Il en découle que le compromis, presque absent dans la terminologie arabe, qui évite le pire et le basculement dans la violence, est au cœur de toute réflexion sur le pluralisme, mais il faudra «le manier avec beaucoup de prudence» (Mohammad Nachi, Tunisie). On souligne que le Maroc a été le bon élève dans la Constitution participative et l’écriture de la Constitution. C’est le rejet du réalisme qui explique le manque de compromis (Said Al-Dailami, Fondation Hans Seidel, Tunisie).
Il en découle aussi l’exigence de dresser une typologie qui distingue le compromis, fondé sur des concessions mutuelles et dans le respect des droits fondamentaux (pacte national fondateur, politique publique concertée, alliances politiques…), des compromissions régies par des rapports de subordination ou de partage d’intérêts privés aux dépens du droit.
2. Les conditions d’une culture de compromis :
Que faire afin de promouvoir une culture démocratique du compromis ? Dans un monde de «cacophonie bavarde, d’overdose de dialogue factice, de parole abondante qui impose sa loi, la culture de l’arnaque, la jungle feutrée où chacun se méfie de tout le monde, il faudra promouvoir la culture de confiance» (Emma Belhaj Yahia, Tunisie).

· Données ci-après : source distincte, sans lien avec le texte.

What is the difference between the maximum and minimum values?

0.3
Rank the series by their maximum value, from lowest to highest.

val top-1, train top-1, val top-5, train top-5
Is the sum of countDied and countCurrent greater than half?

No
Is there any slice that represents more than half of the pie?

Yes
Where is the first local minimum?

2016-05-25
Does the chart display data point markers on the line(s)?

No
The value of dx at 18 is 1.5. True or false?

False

Il faudra aussi dépolluer la vision exclusivement irénique et polémique du politique qui cherche à «clouer le bec de l’adversaire» (Abdesslem Ben Hamida, Tunisie), institutionnaliser le dialogue social en partenariat avec des citoyens conscients de leurs intérêts vitaux. En outre, le dogmatisme clos, avec la mainmise du sacré, ne favorise pas le dialogue et le partage. Un rapport humain au sacré admet «la valeur de la personne et de la raison» (Emma Belhaj Yahia, Tunisie). On relève, en se référant à Emmanuel Mounier, «qu’il n’y a pas de compromis entre le politique et le prophétique» (Hmaied Ben Aziza, Tunisie).
Nombre de qualifications sont contestées. Parler d’islam «obscurantiste», ou «takfiriste», c’est déjà le légitimer en tant qu’islam. Considérer la religion en tant qu’identité nationale comporte d’autres risques (Zyed Krichen, Tunisie), incompatibles avec une tradition séculaire (Youssef Seddik, Tunisie).

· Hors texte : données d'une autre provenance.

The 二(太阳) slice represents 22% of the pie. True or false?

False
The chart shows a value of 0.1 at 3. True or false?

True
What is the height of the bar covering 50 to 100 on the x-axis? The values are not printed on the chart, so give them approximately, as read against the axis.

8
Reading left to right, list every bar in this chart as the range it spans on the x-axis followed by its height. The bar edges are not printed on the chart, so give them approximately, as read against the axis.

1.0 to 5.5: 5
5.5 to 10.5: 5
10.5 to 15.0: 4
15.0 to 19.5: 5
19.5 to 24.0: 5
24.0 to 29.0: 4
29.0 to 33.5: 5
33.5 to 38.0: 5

Dans des sociétés arabes où «le compromis est en panne» (Hmaied Ben Aziza, Mohamed Mestiri, Tunisie ; Mohamed Sghir Janjar, Maroc) et, plus généralement, «quand la géopolitique devient géofinance», il s’agit de respecter les compromis historiques fondateurs de la nation (Mansour Kedidir, Hassan Remaoun, Algérie; Mohamed Hedi Lakhzouri, Salaheddine El-Jourchi, Tunisie).

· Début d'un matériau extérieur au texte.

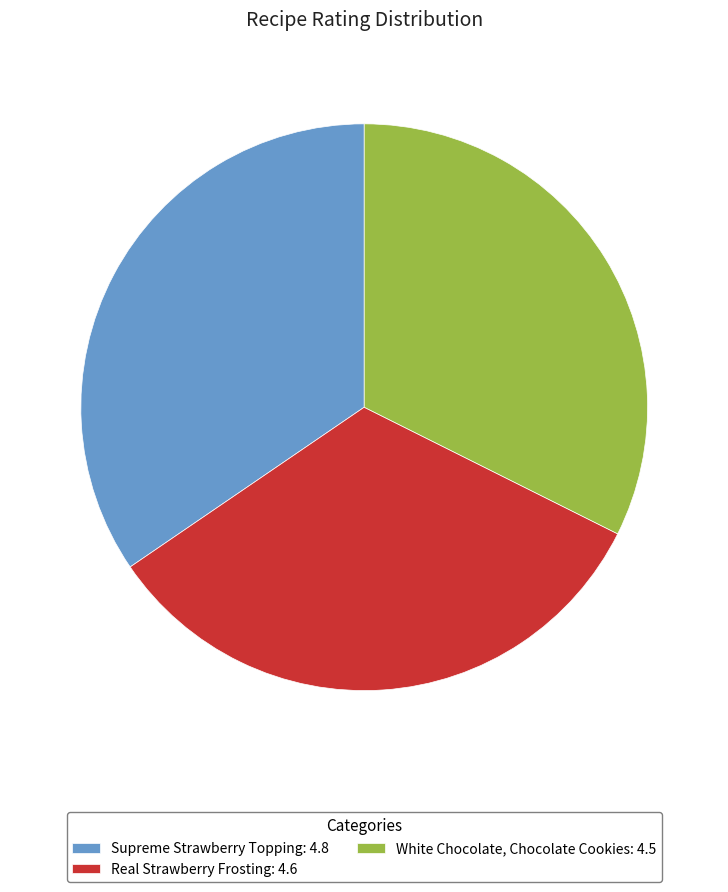

Rank the categories by value from lowest to highest.

White Chocolate, Chocolate Cookies, Real Strawberry Frosting, Supreme Strawberry Topping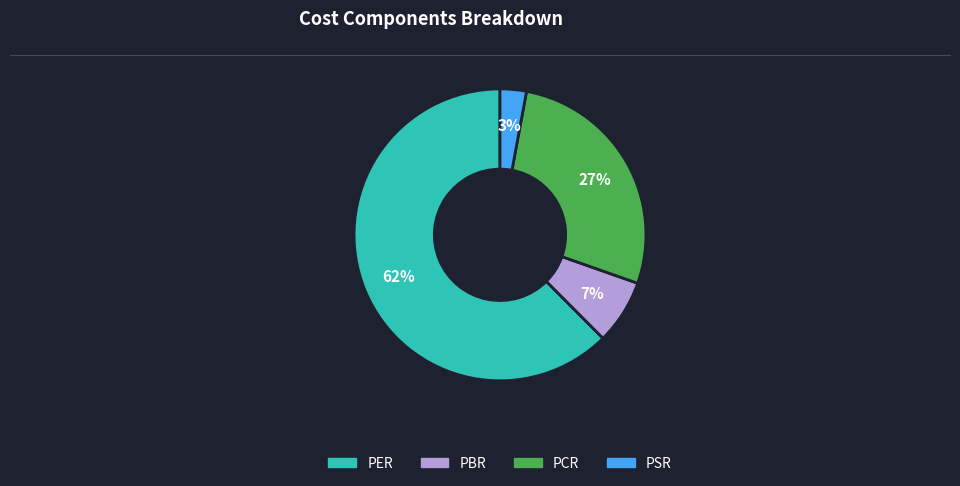

Between PER and PCR, which is larger?

PER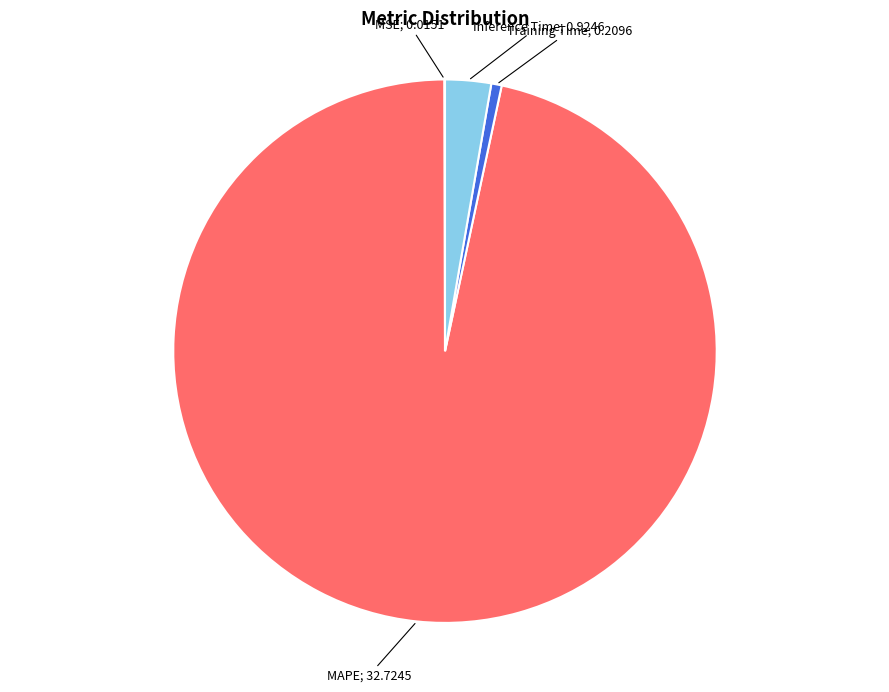

Is there any slice that represents more than half of the pie?

Yes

L’approche comparée du Liban et de la Belgique montre la grandeur du compromis et les dérives de la compromission surtout «lorsqu’on joue à l’intérieur avec les pressions extérieures» (Pierre Verjans, Belgique).
Que faire ? Quatre perspectives d’action sont prioritaires : la culture de légalité, le sens du public ou de l’intérêt général, la relecture du patrimoine arabe dans la perspective des droits de l’homme et des valeurs humaines, et la revalorisation du patrimoine arabe de pluralisme juridique.
Le colloque permet de dresser des priorités en vue d’orientations futures (Adnan Haidar, CERES) et de scruter l’histoire du monde arabe en vue d’une mémoire collective de dialogue et de négociation (Holger Zapf, Allemagne).
* Membre du Conseil constitutionnel, professeur titulaire de la Chaire Unesco d’étude comparée des religions de la médiation et du dialogue – Université Saint-Joseph.